Cupro-nickel can leave a very heavy and difficult to remove fouling, especially with the higher velocities. Evidently it wasn’t a serious problem in the U.S. with the .30-40 cartridge, but with the .30 M1906 loading serious metal fouling became an increasing problem. Removal required stern means, including ammonia dope, which was potentially a worse problem than the fouling if incorrectly employed. Jack


Another reason might be that over the years, nickel has become increasingly expensive…at about $10 a pound now…as opposed to copper at about $3 - $3.50…

I agree with Jack also that the copper/nickel alloys caused nasty barrel fouling…

Also. I seem to remember that when a copper alloy was used in the early days, jacket stripping was a problem, leading to the use of the nickel to create a harder jacket material…



CN bullets were indirectly responsible for problems far more serious than the damage done by improper use of ammonia dope. Army guys thought that the fouling problem could be lessened or eliminated by lubricating the outside of the bullet, so it was routine for the well equiped shooter to carry a small can of grease in which he dipped his bullets before loading. If a little grease was OK, a lot of grease was even better.

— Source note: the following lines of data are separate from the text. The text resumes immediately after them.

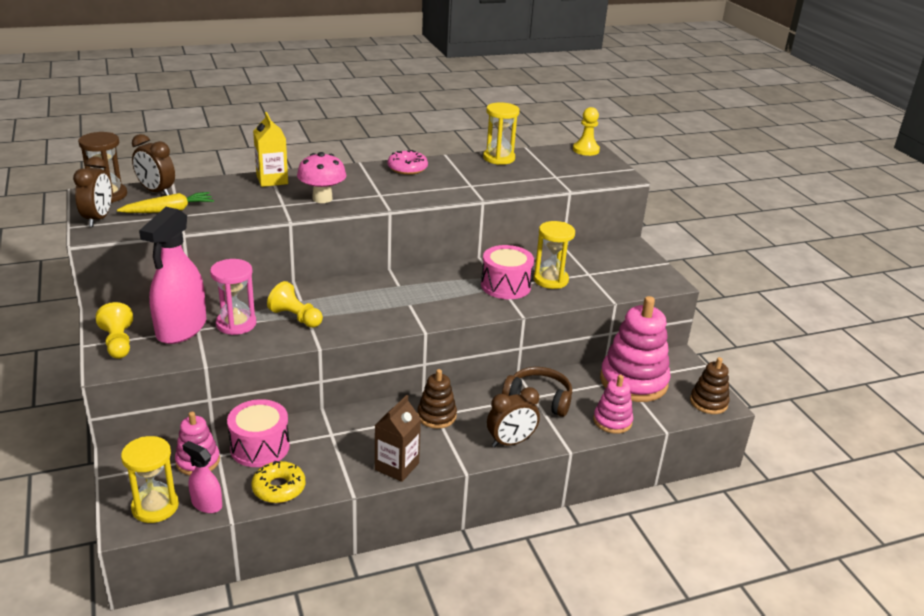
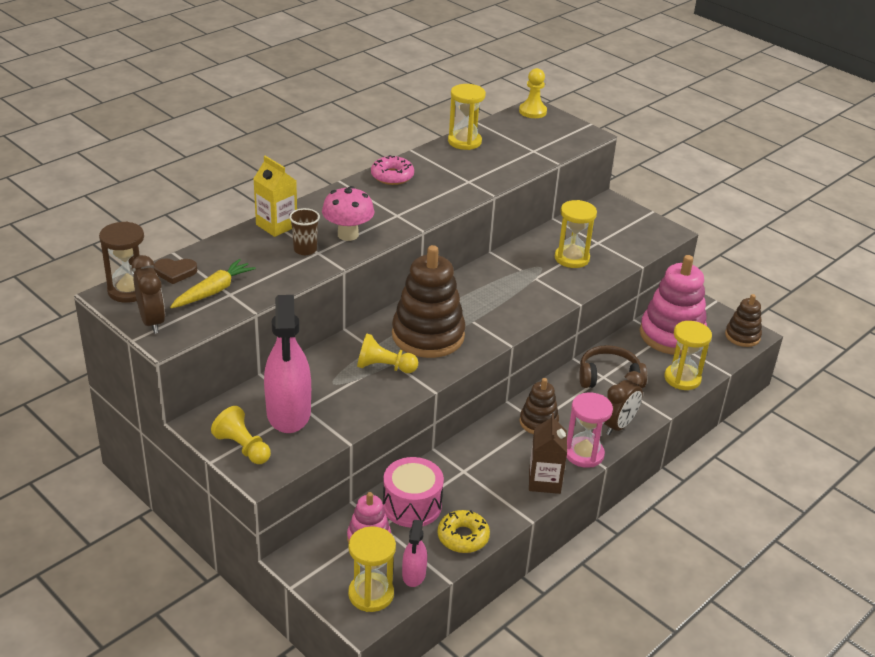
camera: 25 degrees left, 5 degrees up
brown clock [132,134,175,196] -> brown heart [153,258,197,284]
pink spray bottle [182,441,222,513] -> pink spray bottle turned 90 degrees counterclockwise [402,520,427,587]
pink hourglass [210,259,256,335] -> pink hourglass moved to [567,392,613,468]
pink drum [481,245,534,299] -> none
pink stacking toy [593,375,633,434] -> yellow hourglass [664,321,712,390]
none -> brown cup [289,208,320,255]
none -> brown stacking toy [392,245,465,358]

When locking lugs started shearing and some rifles blew, the culprit was found to be grease that was getting onto the case and inside the chamber. This increased chamber pressure to danergous levels. The use of grease was prohibited but it didn’t stop the practice completely. In 1922 Frankford Arsenal began loading National Match ammunition with a new GM jacketed bullet and the CN fouling problem was history.

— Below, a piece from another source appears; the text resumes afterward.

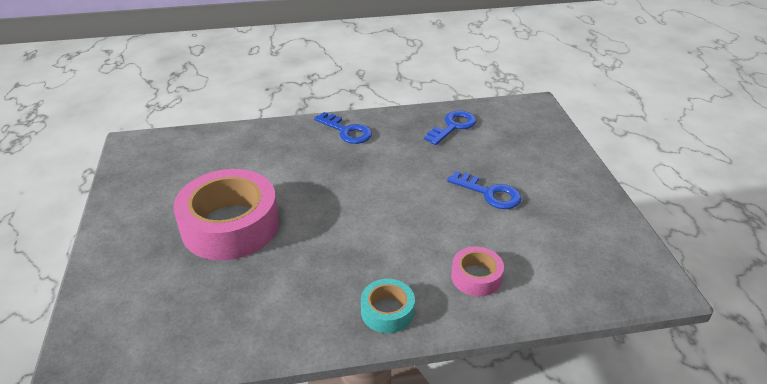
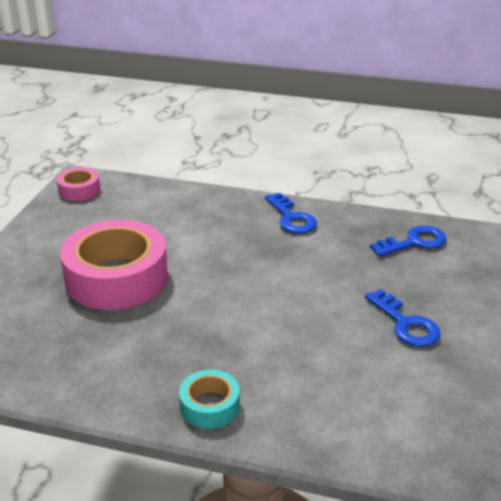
camera: 25 degrees right, 5 degrees down
pink tape [451,247,504,296] -> pink tape moved to [57,168,100,201]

Randy - I wonder about copper being too soft and stripping. The well known Newton and Barnes bullets had jackets of pure copper and they didn’t seem to be a problem. Today’s modern hunting bullet designs include many made of solid copper. Maybe those early bullets had jackets that were simply too thin??



Yes, Ray…
I thought of that also…many bullets for many years have had jackets of copper alloys and no problems, but back in the day, I seem to remember FA having problems, and I’m not sure why…a good research project, I suppose…



I’ll go along with nickel fouling being hard to remove. We used to get old .303 ammo with nickel bullets and its very hard to get fouling out of a barrel. There used to be a cleaner called Motty Paste which was a form of jewellers rouge which had to be used along with a lot of elbow grease to scrub it out.